The Civic Theatre Society has come a long way in eight years, Brian May writes, but plans to achieve even more. Photo: Kevin Underwood

The Civic Theatre Society has come a long way in eight years, Brian May writes, but plans to achieve even more. Photo: Kevin Underwood

COLUMN: What the heck is a Cultural Media Art Centre, anyway?

From the Civic Theatre’s Brian May

By Brian May

A few years ago — quite a few actually if you care to be chronological — the Star described The Civic’s grand plan as a “cultural media centre.” Since then we’ve woven variations on the phrase into press, speeches, and applications. Then, based on an application earlier this year, one of our potential partners asked: “What exactly is a Cultural Media Art Centre?” A good question. Crucial in fact.

Basically, the idea has been with us from Day One. In 2012 the Nelson Civic Theatre Society realized three things — the single theatre business model was obsolete, the Civic required technical upgrades to become viable, and the community wanted more from their theatre. Those realizations set the agenda.

The 2013 strategic plan stated that a “primary objective was to be financially self-sustaining — and secondly to be a ‘social enterprise’ — generating income while achieving social and cultural goals.” By May 2014 that translated into architectural concepts that the Star described as “three contemporary, acoustically isolated spaces for film, performance, and other community use — positioning this much-loved civic asset as Nelson’s cultural media centre, a dynamic cultural hub and a key component of Nelson’s vibrant downtown.”

Getting back to that question though – why “Cultural Media Arts Centre?” Isn’t that just a catchy phrase? No, it’s not. Can we still just say “I’ll see you at the Civic?” Of course you can. These are some of the thoughts we shared with a funding partner.

Over the years, numerous artistic disciplines have fallen under the umbrella of “media arts,” including: computer art, digital art, electronic art, interactive art, kinetic art, multimedia art, network art, sound art, space art, and video art. “Cultural” use simply adds more options and is true to the original purpose for the whole Civic Centre. These definitions suggest ideas. A Cultural Media Art Centre provides the venue to explore them.

Canada-wide these centres have common elements but varied goals. Some show film as part of their education or outreach goals, while others show film as a necessary part of their funding stream. Concentrations range from film development to community building, or to larger visual arts programming. Each is unique.

In smaller urban areas a Cultural Media Arts Centre should serve multiple purposes – provide entertainment that fits a community’s unique character, develop economic opportunities, support creativity, and help build community through dialogue, seminars, and partnerships.
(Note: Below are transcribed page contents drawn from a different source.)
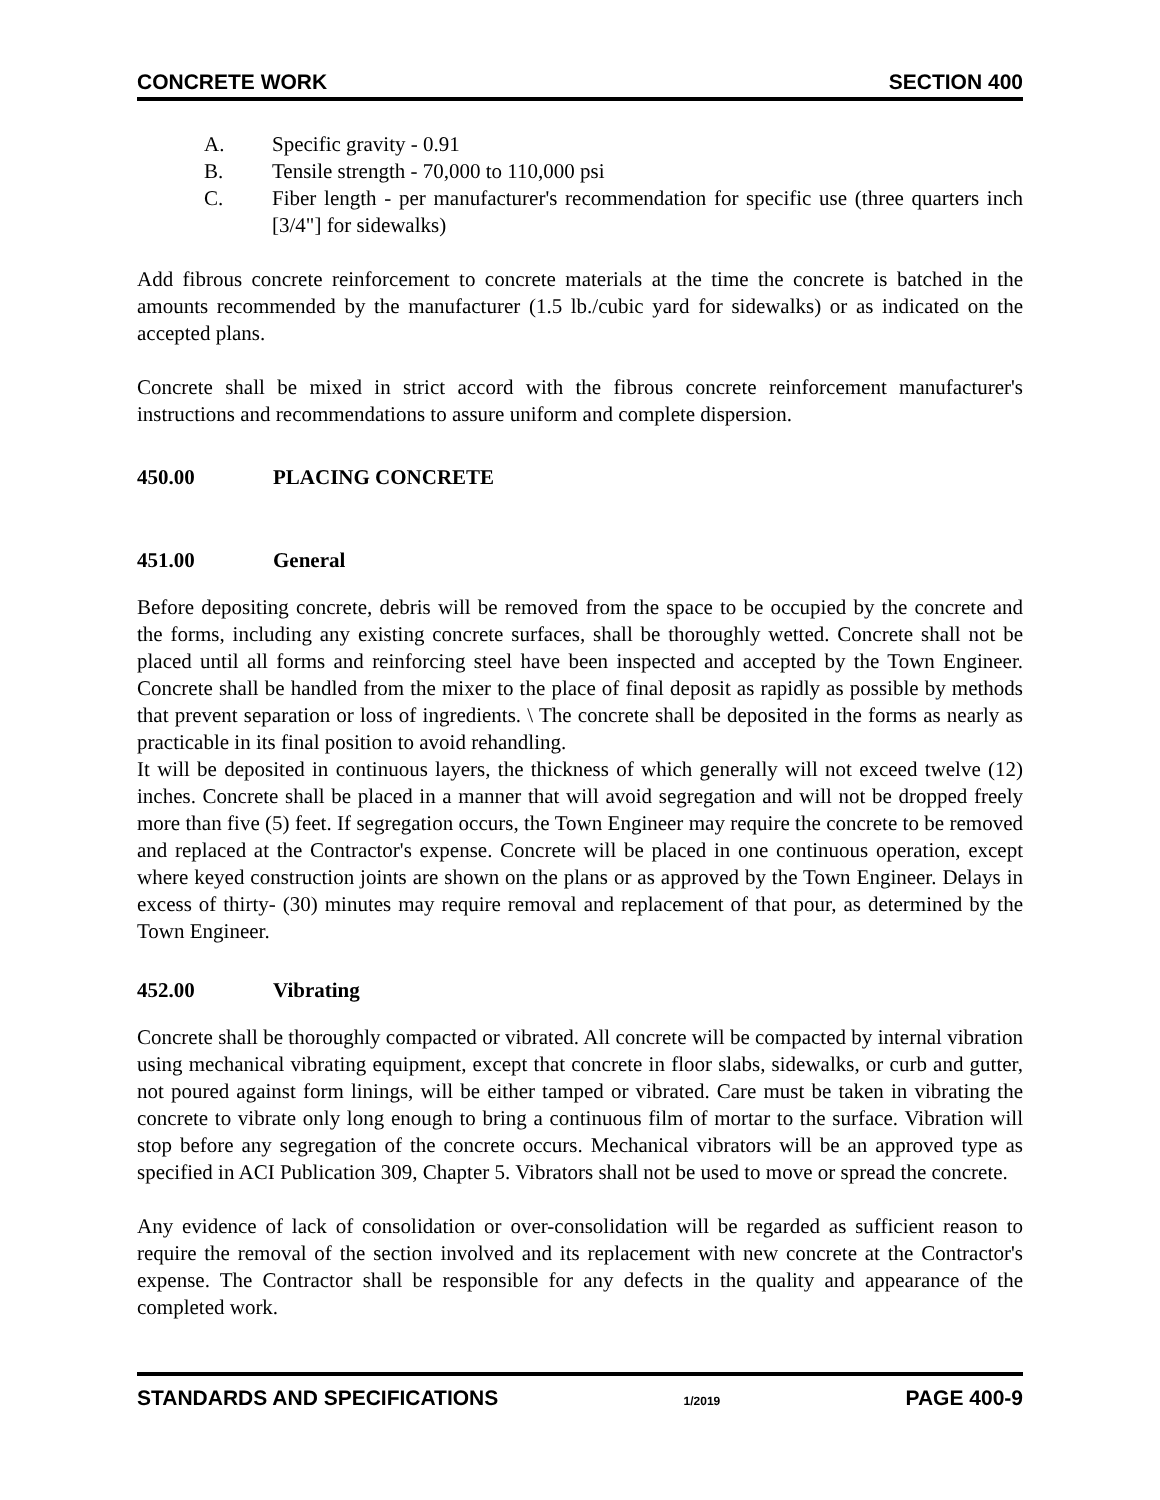CONCRETE WORK SECTION 400
A. Specific gravity - 0.91
B. Tensile strength - 70,000 to 110,000 psi
C. Fiber length - per manufacturer's recommendation for specific use (three quarters inch [3/4"] for sidewalks)
Add fibrous concrete reinforcement to concrete materials at the time the concrete is batched in the amounts recommended by the manufacturer (1.5 lb./cubic yard for sidewalks) or as indicated on the accepted plans.
Concrete shall be mixed in strict accord with the fibrous concrete reinforcement manufacturer's instructions and recommendations to assure uniform and complete dispersion.
450.00 PLACING CONCRETE
451.00 General
Before depositing concrete, debris will be removed from the space to be occupied by the concrete and the forms, including any existing concrete surfaces, shall be thoroughly wetted. Concrete shall not be placed until all forms and reinforcing steel have been inspected and accepted by the Town Engineer. Concrete shall be handled from the mixer to the place of final deposit as rapidly as possible by methods that prevent separation or loss of ingredients. \ The concrete shall be deposited in the forms as nearly as practicable in its final position to avoid rehandling.
It will be deposited in continuous layers, the thickness of which generally will not exceed twelve (12) inches. Concrete shall be placed in a manner that will avoid segregation and will not be dropped freely more than five (5) feet. If segregation occurs, the Town Engineer may require the concrete to be removed and replaced at the Contractor's expense. Concrete will be placed in one continuous operation, except where keyed construction joints are shown on the plans or as approved by the Town Engineer. Delays in excess of thirty- (30) minutes may require removal and replacement of that pour, as determined by the Town Engineer.
452.00 Vibrating
Concrete shall be thoroughly compacted or vibrated. All concrete will be compacted by internal vibration using mechanical vibrating equipment, except that concrete in floor slabs, sidewalks, or curb and gutter, not poured against form linings, will be either tamped or vibrated. Care must be taken in vibrating the concrete to vibrate only long enough to bring a continuous film of mortar to the surface. Vibration will stop before any segregation of the concrete occurs. Mechanical vibrators will be an approved type as specified in ACI Publication 309, Chapter 5. Vibrators shall not be used to move or spread the concrete.
Any evidence of lack of consolidation or over-consolidation will be regarded as sufficient reason to require the removal of the section involved and its replacement with new concrete at the Contractor's expense. The Contractor shall be responsible for any defects in the quality and appearance of the completed work.
STANDARDS AND SPECIFICATIONS 1/2019 PAGE 400-9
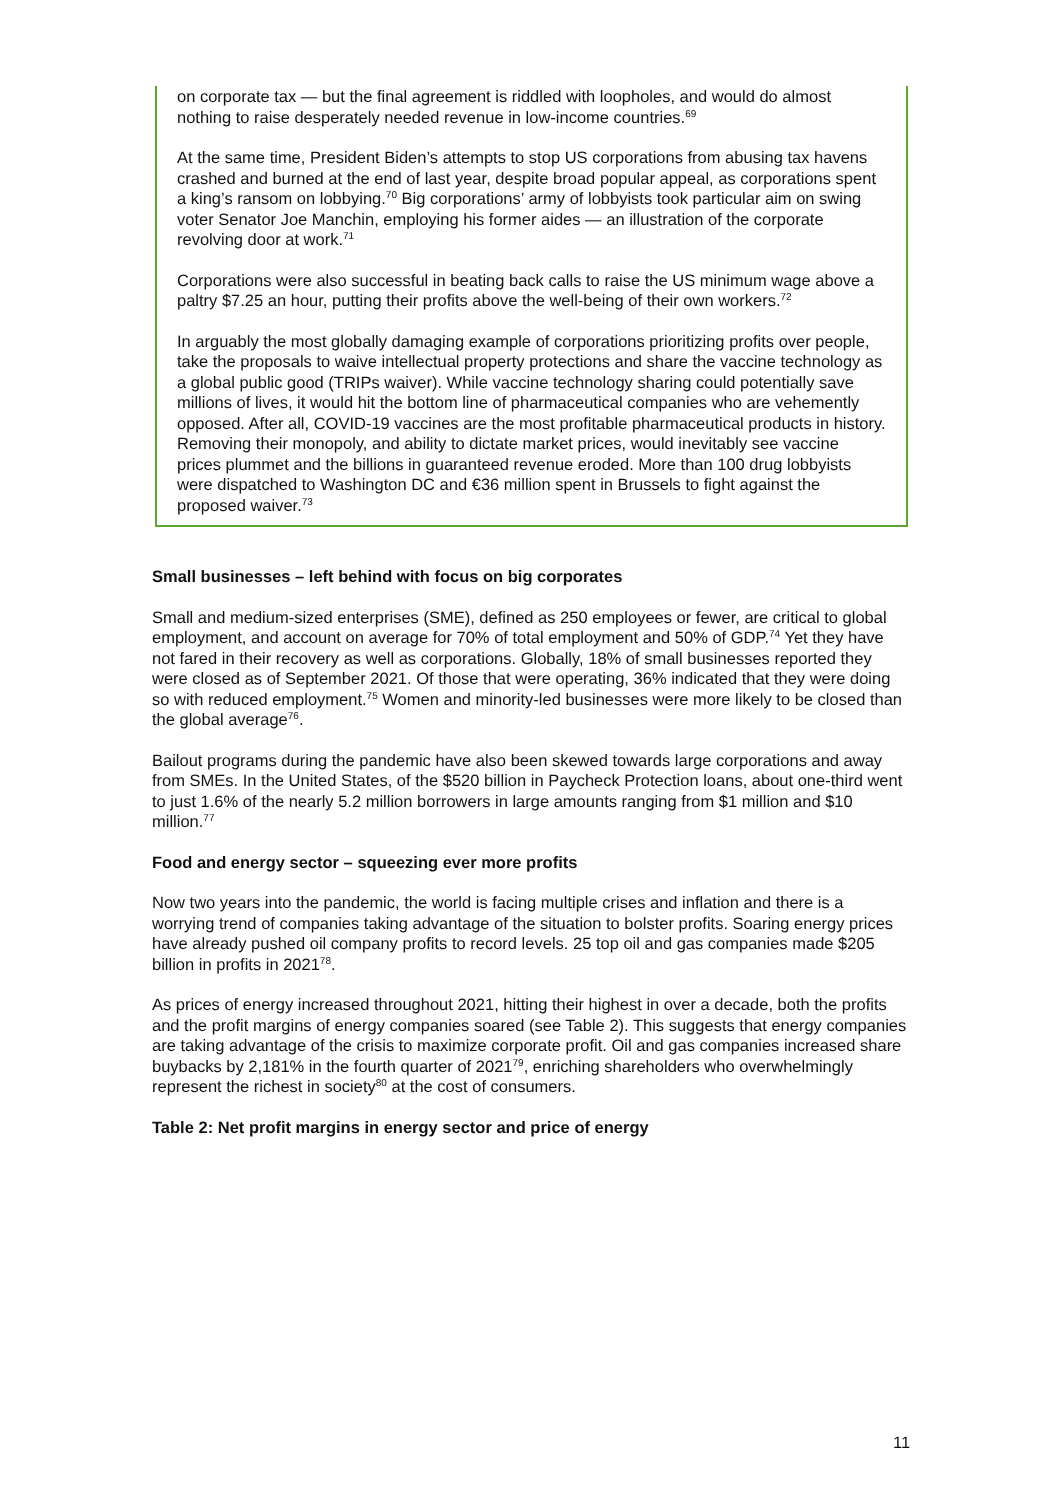on corporate tax — but the final agreement is riddled with loopholes, and would do almost nothing to raise desperately needed revenue in low-income countries.<sup>69</sup>
At the same time, President Biden’s attempts to stop US corporations from abusing tax havens crashed and burned at the end of last year, despite broad popular appeal, as corporations spent a king’s ransom on lobbying.<sup>70</sup> Big corporations’ army of lobbyists took particular aim on swing voter Senator Joe Manchin, employing his former aides — an illustration of the corporate revolving door at work.<sup>71</sup>
Corporations were also successful in beating back calls to raise the US minimum wage above a paltry $7.25 an hour, putting their profits above the well-being of their own workers.<sup>72</sup>
In arguably the most globally damaging example of corporations prioritizing profits over people, take the proposals to waive intellectual property protections and share the vaccine technology as a global public good (TRIPs waiver). While vaccine technology sharing could potentially save millions of lives, it would hit the bottom line of pharmaceutical companies who are vehemently opposed. After all, COVID-19 vaccines are the most profitable pharmaceutical products in history. Removing their monopoly, and ability to dictate market prices, would inevitably see vaccine prices plummet and the billions in guaranteed revenue eroded. More than 100 drug lobbyists were dispatched to Washington DC and €36 million spent in Brussels to fight against the proposed waiver.<sup>73</sup>
Small businesses – left behind with focus on big corporates
Small and medium-sized enterprises (SME), defined as 250 employees or fewer, are critical to global employment, and account on average for 70% of total employment and 50% of GDP.<sup>74</sup> Yet they have not fared in their recovery as well as corporations. Globally, 18% of small businesses reported they were closed as of September 2021. Of those that were operating, 36% indicated that they were doing so with reduced employment.<sup>75</sup> Women and minority-led businesses were more likely to be closed than the global average<sup>76</sup>.
Bailout programs during the pandemic have also been skewed towards large corporations and away from SMEs. In the United States, of the $520 billion in Paycheck Protection loans, about one-third went to just 1.6% of the nearly 5.2 million borrowers in large amounts ranging from $1 million and $10 million.<sup>77</sup>
Food and energy sector – squeezing ever more profits
Now two years into the pandemic, the world is facing multiple crises and inflation and there is a worrying trend of companies taking advantage of the situation to bolster profits. Soaring energy prices have already pushed oil company profits to record levels. 25 top oil and gas companies made $205 billion in profits in 2021<sup>78</sup>.
As prices of energy increased throughout 2021, hitting their highest in over a decade, both the profits and the profit margins of energy companies soared (see Table 2). This suggests that energy companies are taking advantage of the crisis to maximize corporate profit. Oil and gas companies increased share buybacks by 2,181% in the fourth quarter of 2021<sup>79</sup>, enriching shareholders who overwhelmingly represent the richest in society<sup>80</sup> at the cost of consumers.
Table 2: Net profit margins in energy sector and price of energy
11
That will become the definition for The Civic Media Arts Centre. It allows us to show more cinema, engage more sectors of the community, and take advantage of more opportunities.

Just this year the Vancouver Foundation authorized a $288,600 grant for The Civic Theatre and Ymir’s Tiny Lights Festival to develop a rural arts inclusion lab. The foundation chose the Civic because it “is a large and established charitable arts organization with professional space and broad reach, able to host gatherings and amplify the stories and experiments that develop.” We were honoured by their selection and trust.

The goal of the lab is to address the lack of diversity and inclusion in rural arts opportunities and then create possible solutions. The issue touches on funding models, poverty, social justice, and racism — problems that are amplified in rural settings. The results will be shared to help the foundation and many other organizations in their programs and decision process.

As executive director Eleanor Stacey said, “Inclusion means ensuring equitable space for everyone. In our community, voices are marginalized for many reasons, from gender to income to age to ethnicity. Finding avenues to ensure accessibility is key.”

That’s just one example of what a media arts society can explore. The future will suggest more. The present suggests we’re ready to move forward. Seven years after setting our agenda, Nelson has a theatre screening film 360 days a year, maintaining a venue without subsidies, building a business without debt, developing a film industry group, investing over $700,000 in technical upgrades, and learning from collaborations with independent theatres and media arts centres across North America. We now have the people, the connections, and the capacity and these efforts opened many doors.

The Civic is here for good and we’re ready to open more doors.

See you at the Civic.

Brian May is assistant gardener, baking tester, and board member of the Nelson Civic Theatre Society.